An initial legal opinion is that the county will not be able to charge its proposed $500 fee per eight-liner machine within the city limits.
“I have to get with our legal department and create a letter to the attorney general,” said Commissioner Ken Haggard, who initially proposed the ordinance three months ago.
He sought an opinion from the Texas Association of Counties concerning the ordinance, and its opinion was contradictory to what he and the other commissioners thought.
“As most of you know, when you call TAC you don’t get anything in writing,” he said during a county commissioners meeting on Nov. 12. “I would prefer to have something in writing.”
This is why he is reaching out to the state attorney general.
“I will be formatting a letter to send to the attorney general for an opinion on being able to charge this,” he said.
“Currently, they are telling us that, because the city charges, we cannot.
“We can do it within the county, but we cannot within the city limits.”
A majority of the eight-liner amusement centers are within the city limits.
Three months ago, Haggard brought the idea of the proposed ordinance to the court.
Prior to that meeting, there was a meager $15 fee per machine.
Haggard proposed a fee of $750. County Judge David Silva toyed with the idea of $1,000.
A compromise was reached at $500 – the same amount charged by the city.
“In fairness, I know there are some out there not following the rules or laws, but that is not for us to enforce,” Commissioner Carlos Salazar said. “At $750, we might as well say we want you guys out of our town.”

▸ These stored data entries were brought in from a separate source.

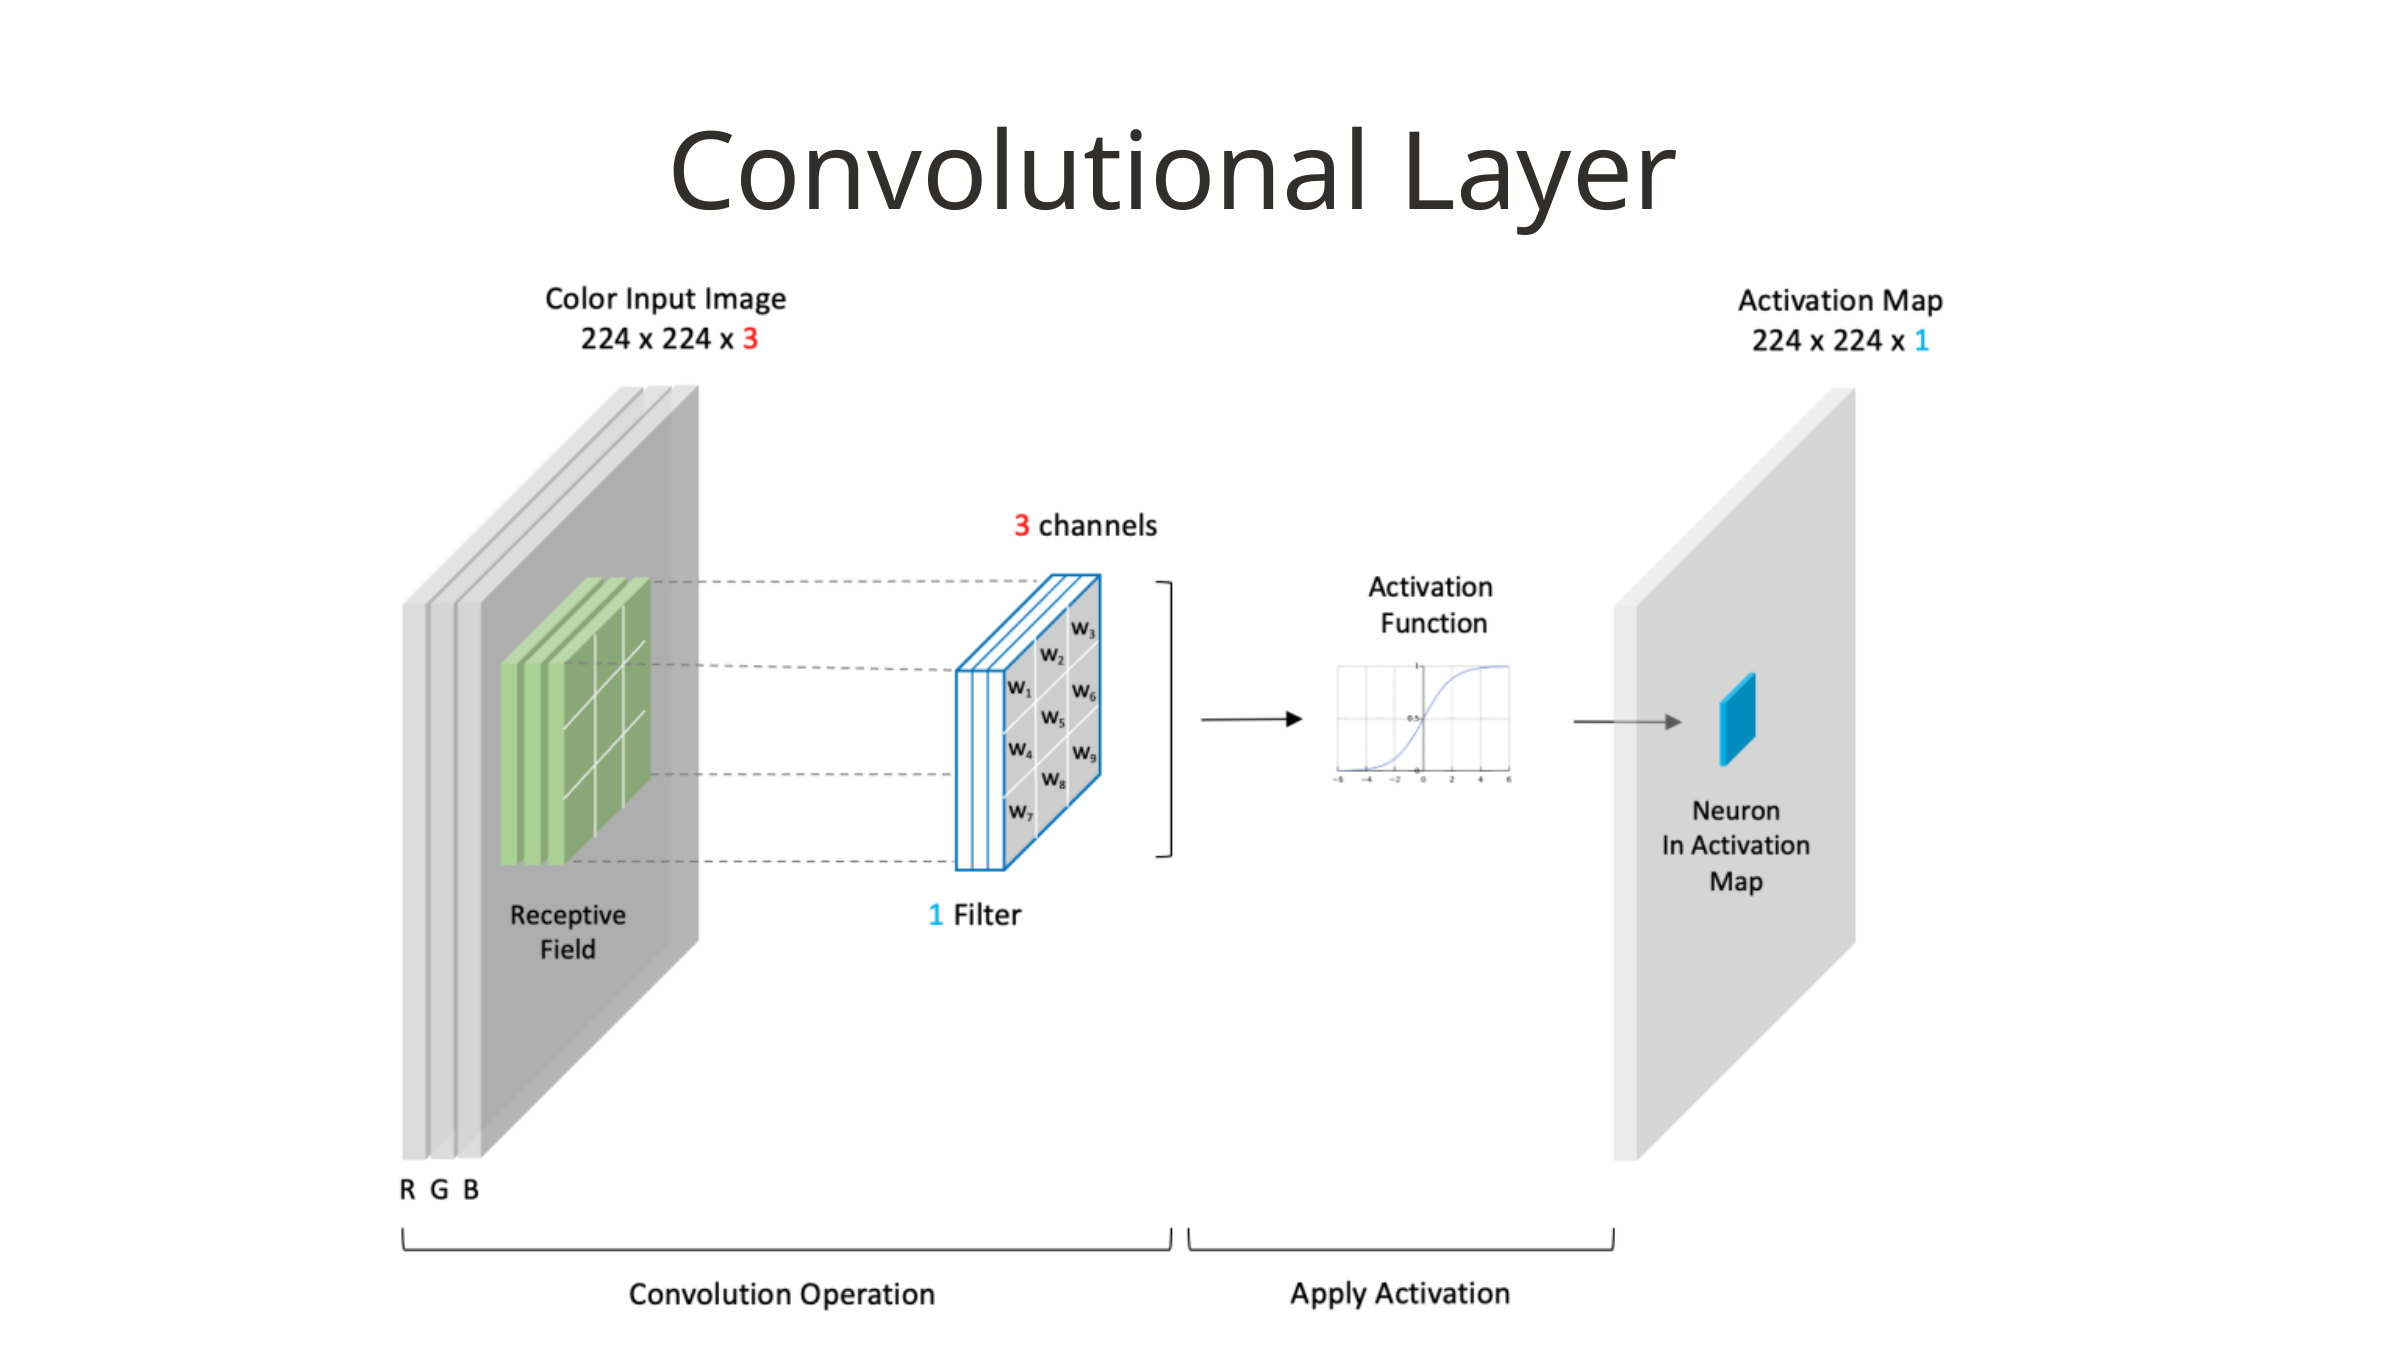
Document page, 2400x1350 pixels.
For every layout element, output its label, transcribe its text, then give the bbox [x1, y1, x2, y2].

picture [372, 250, 1973, 1350]
text_box Convolutional Layer [0, 88, 2346, 224]
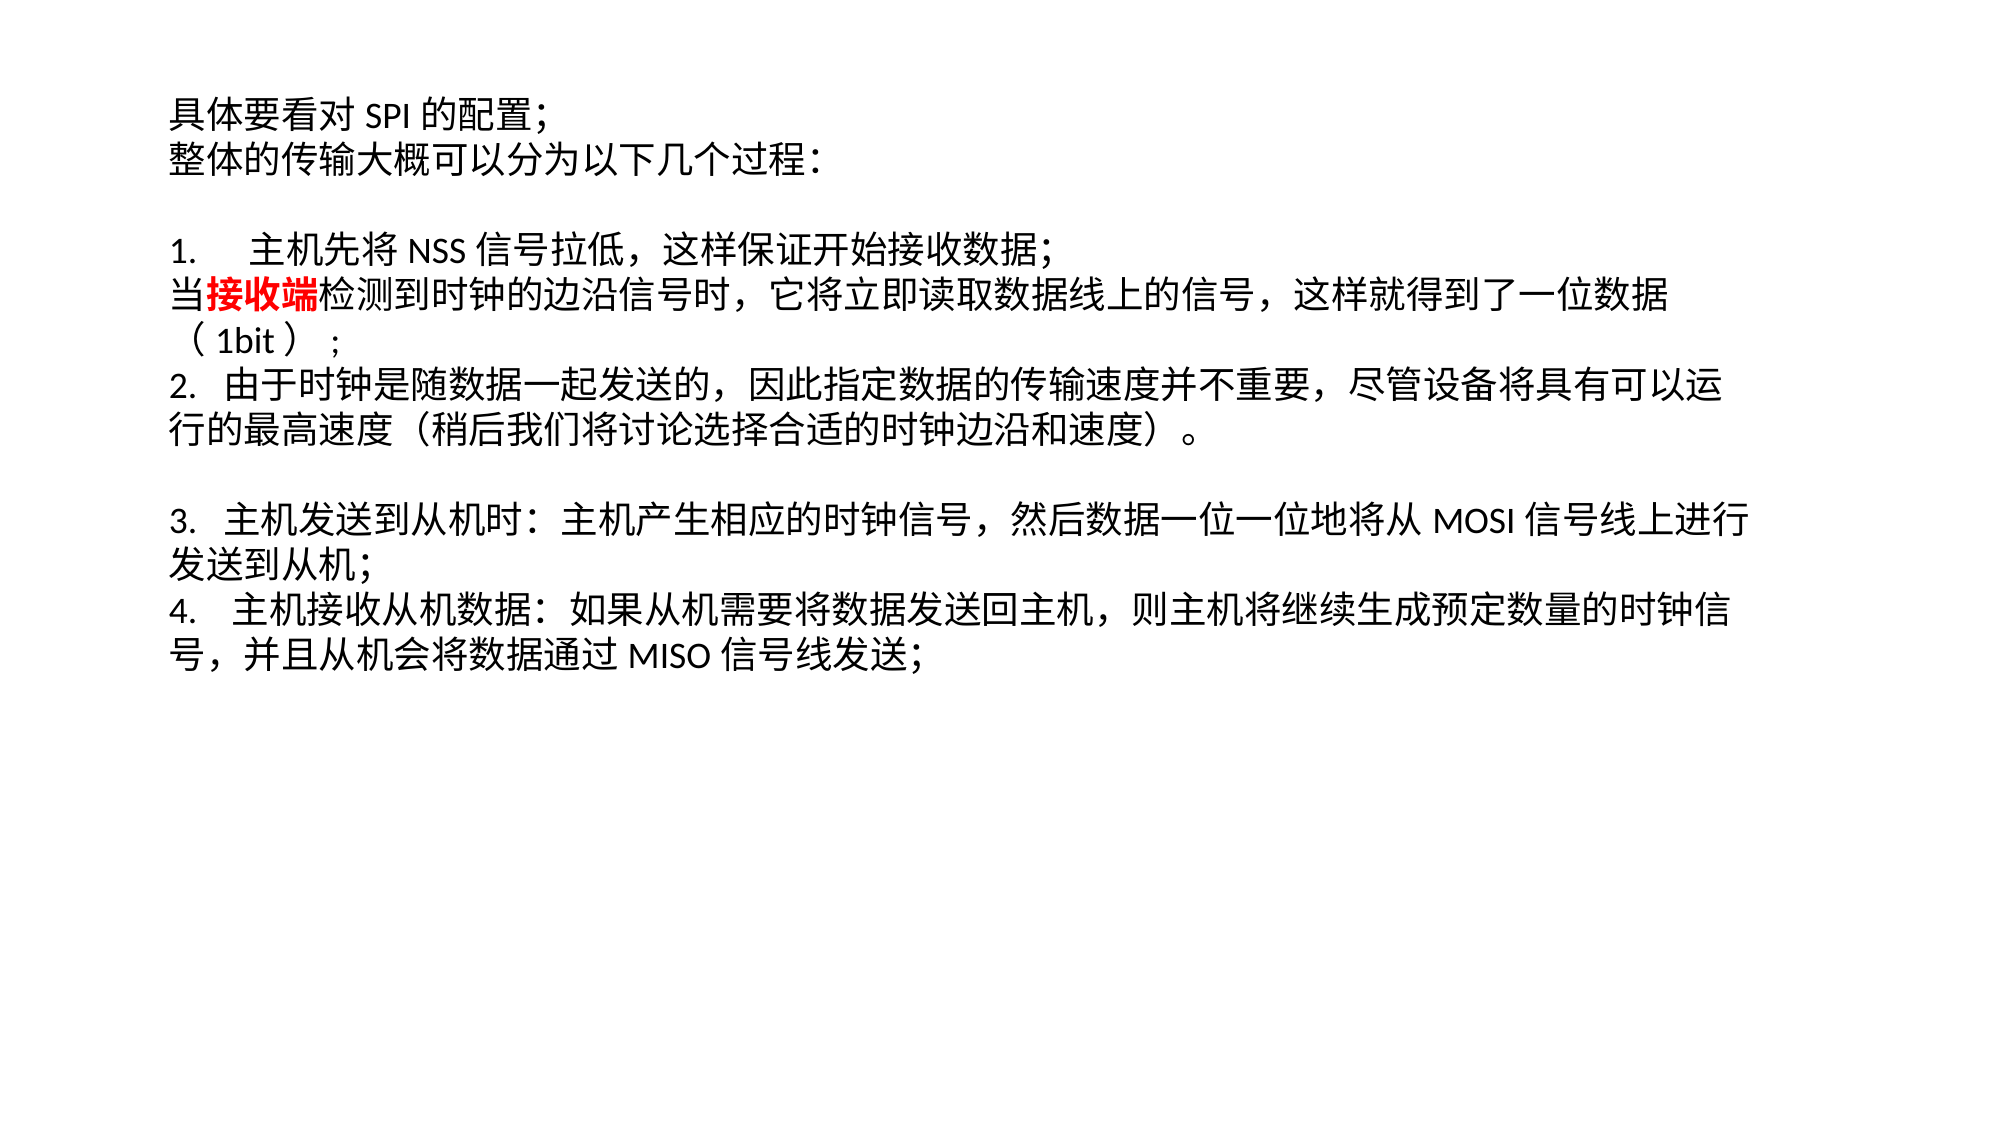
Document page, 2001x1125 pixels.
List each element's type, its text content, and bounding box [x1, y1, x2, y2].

text_box 具体要看对SPI的配置； 整体的传输大概可以分为以下几个过程： 1. 主机先将NSS信号拉低，这样保证开始接收数据； 当接收端检测到时钟的边沿信号时，它将立即读取数据线上的信号，这样就得到了一位数据（1bit）; 2. 由于时钟是随数据一起发送的，因此指定数据的传输速度并不重要，尽管设备将具有可以运行的最高速度（稍后我们将讨论选择合适的时钟边沿和速度）。 3. 主机发送到从机时：主机产生相应的时钟信号，然后数据一位一位地将从MOSI信号线上进行发送到从机； 4. 主机接收从机数据：如果从机需要将数据发送回主机，则主机将继续生成预定数量的时钟信号，并且从机会将数据通过MISO信号线发送； [154, 38, 1772, 683]
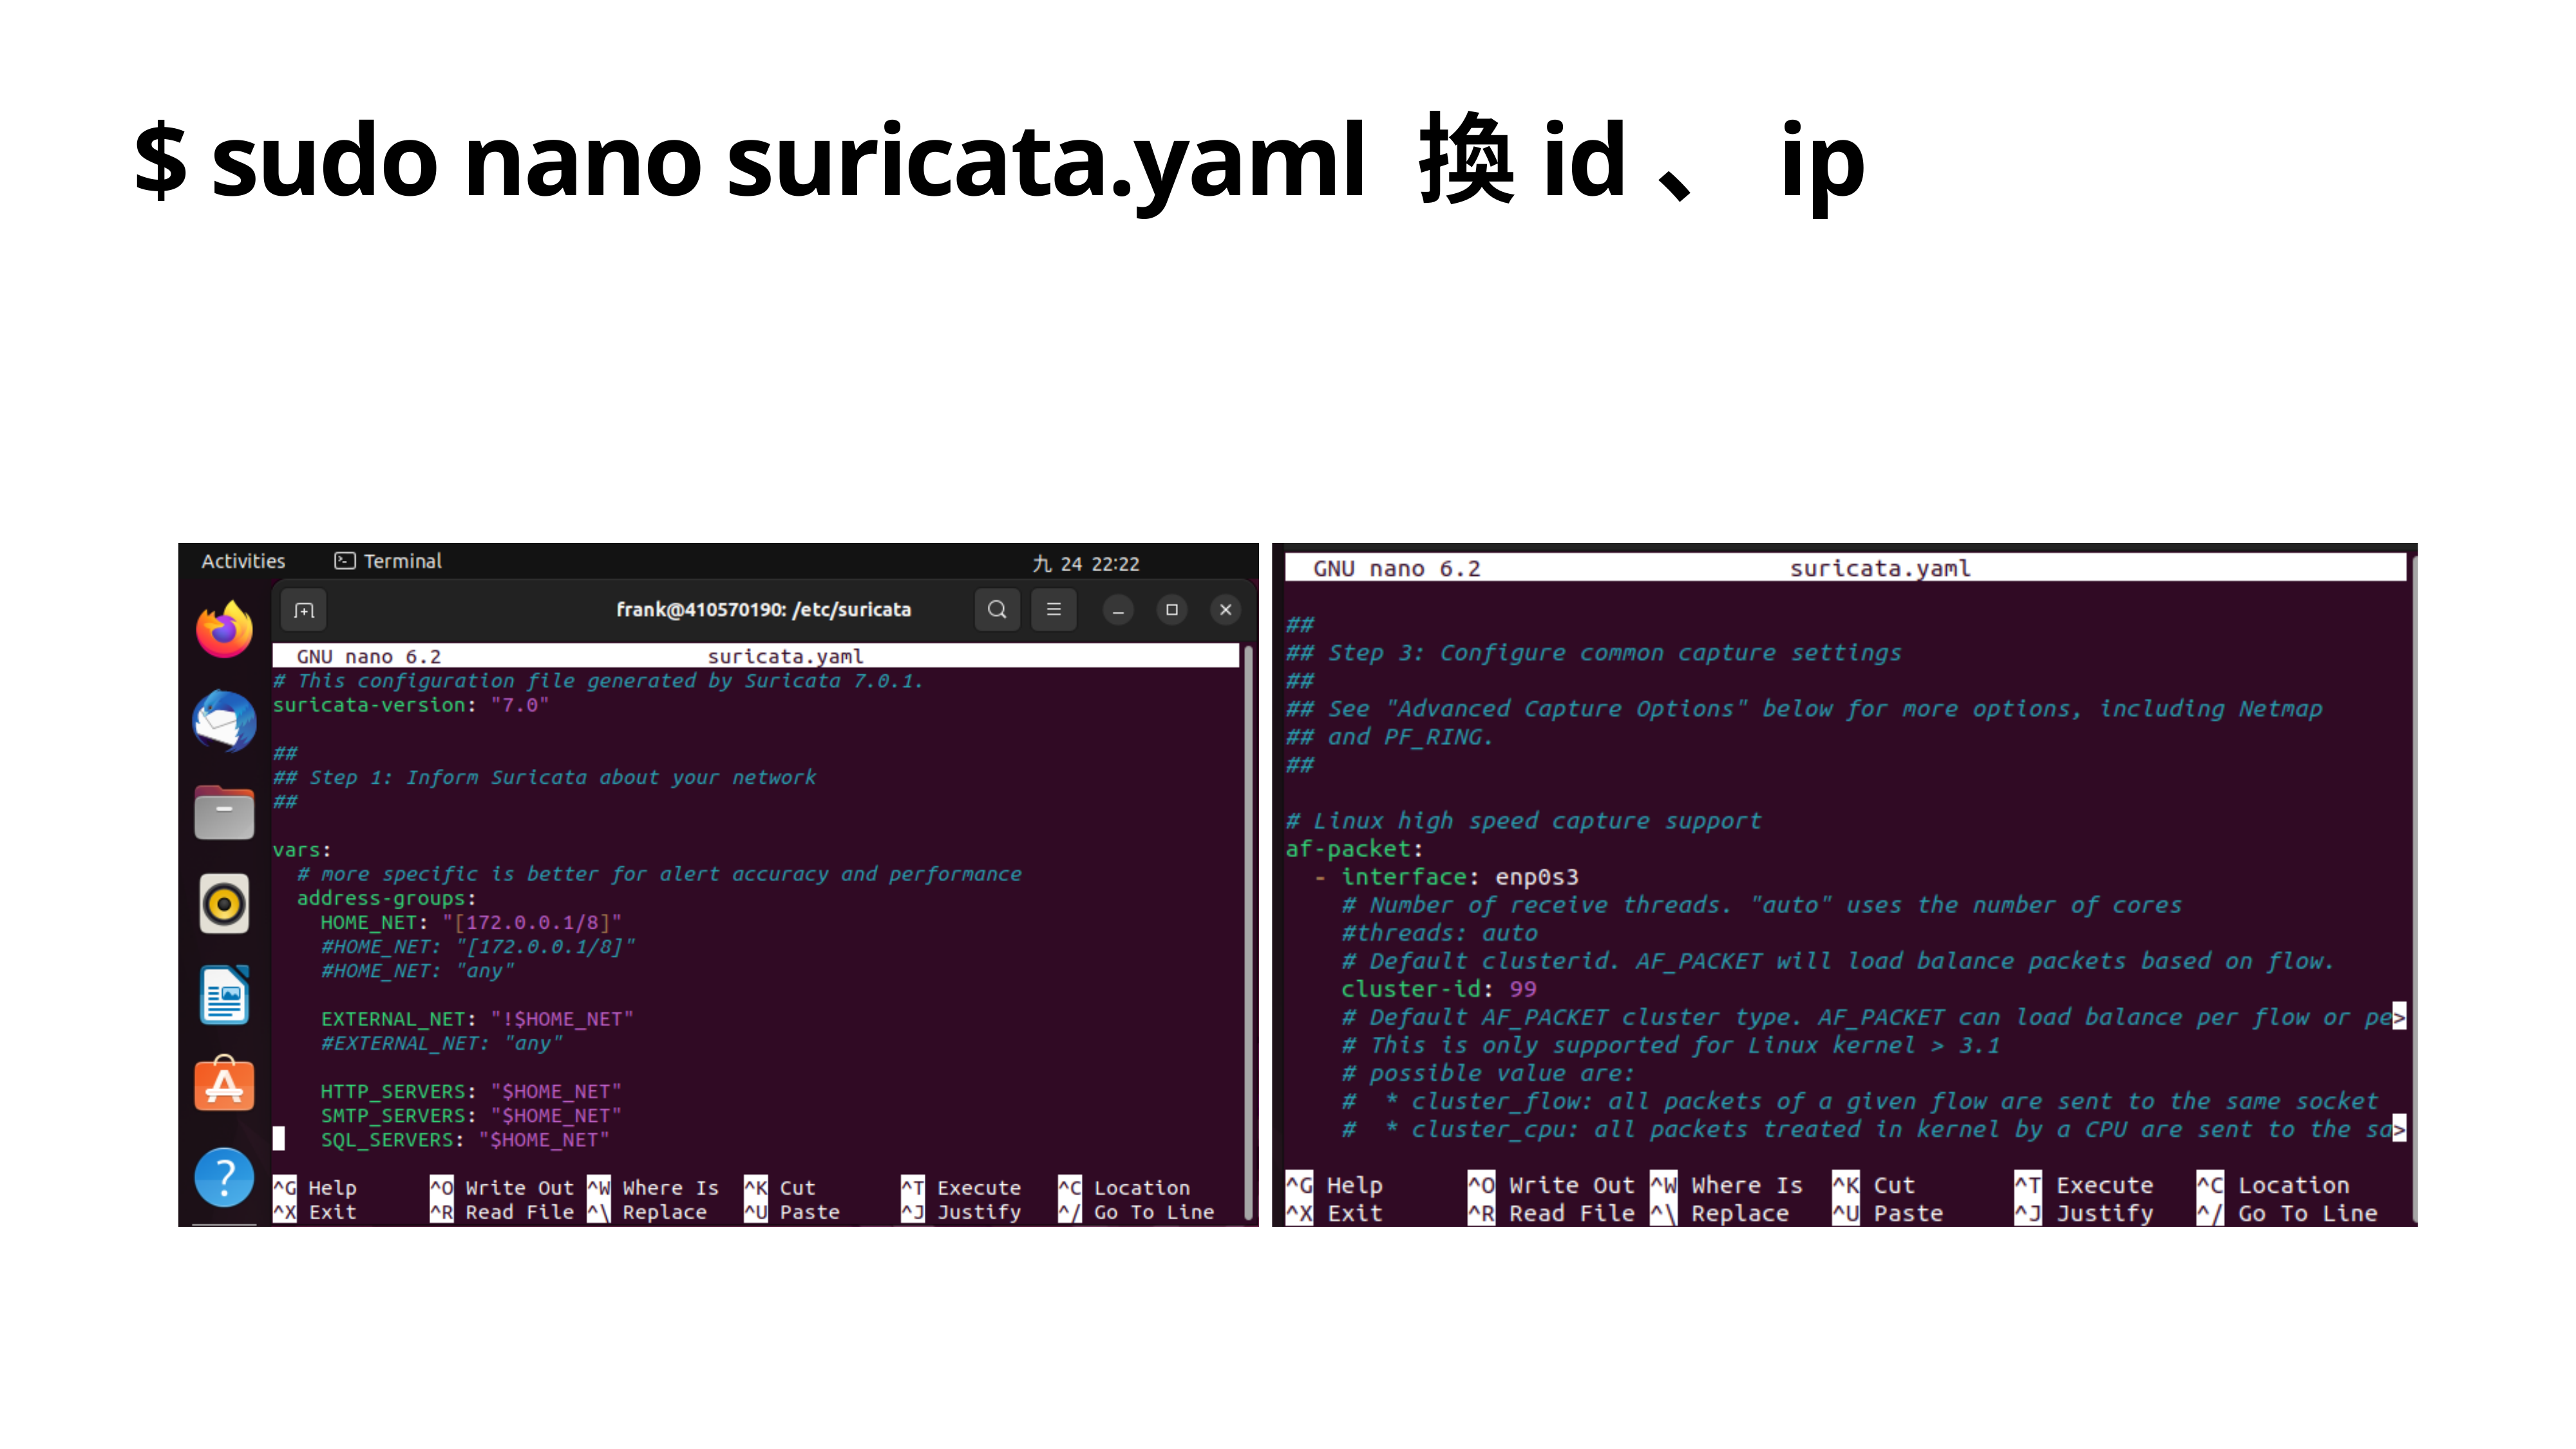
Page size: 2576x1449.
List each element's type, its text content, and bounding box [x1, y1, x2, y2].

title $ sudo nano suricata.yaml 換id、ip [127, 113, 2449, 266]
picture [178, 542, 1260, 1227]
picture [1272, 542, 2418, 1227]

Haggard, during that meeting, said that he had previously spoken with Jose Aliseda, then serving as state representative and now district attorney, who said that this fee would not be a problem for many of the game rooms.
Everything was on track until the legality of charging the fee for the machines was discussed during a prior meeting.
So, for now, the ordinance is on hold for the county.
There is always the question, and a topic that always comes up when fees like this are proposed, as to whether these game rooms are operating legally.
Recently, Atlantis Amusement Center was closed because of a police raid.
Beeville police special operations task force and SWAT team executed a search and arrest warrant into the suspected illegal gambling operation at 805 W. Corpus Christi St. for charges revolving around cash payouts for customers who were playing the 8-liner machines.
The arrest warrants were for suspects being engaged in organized criminal activity, possession of a gambling device, equipment or paraphernalia, keeping a gambling place and gambling promotion.
Now, Bee County is not alone in its decision to charge fees on these machines.
About five months ago, Woodsboro began amending its ordinance to set the fee at $1,000 per eight-liner.
The city of Refugio has set the fee at $500 per machine. About two years ago, the city of George West placed its permit fee at $500.
Even the $500 fee charged in Beeville was an increase from last year. Previously, this city was only charging $100 per machine.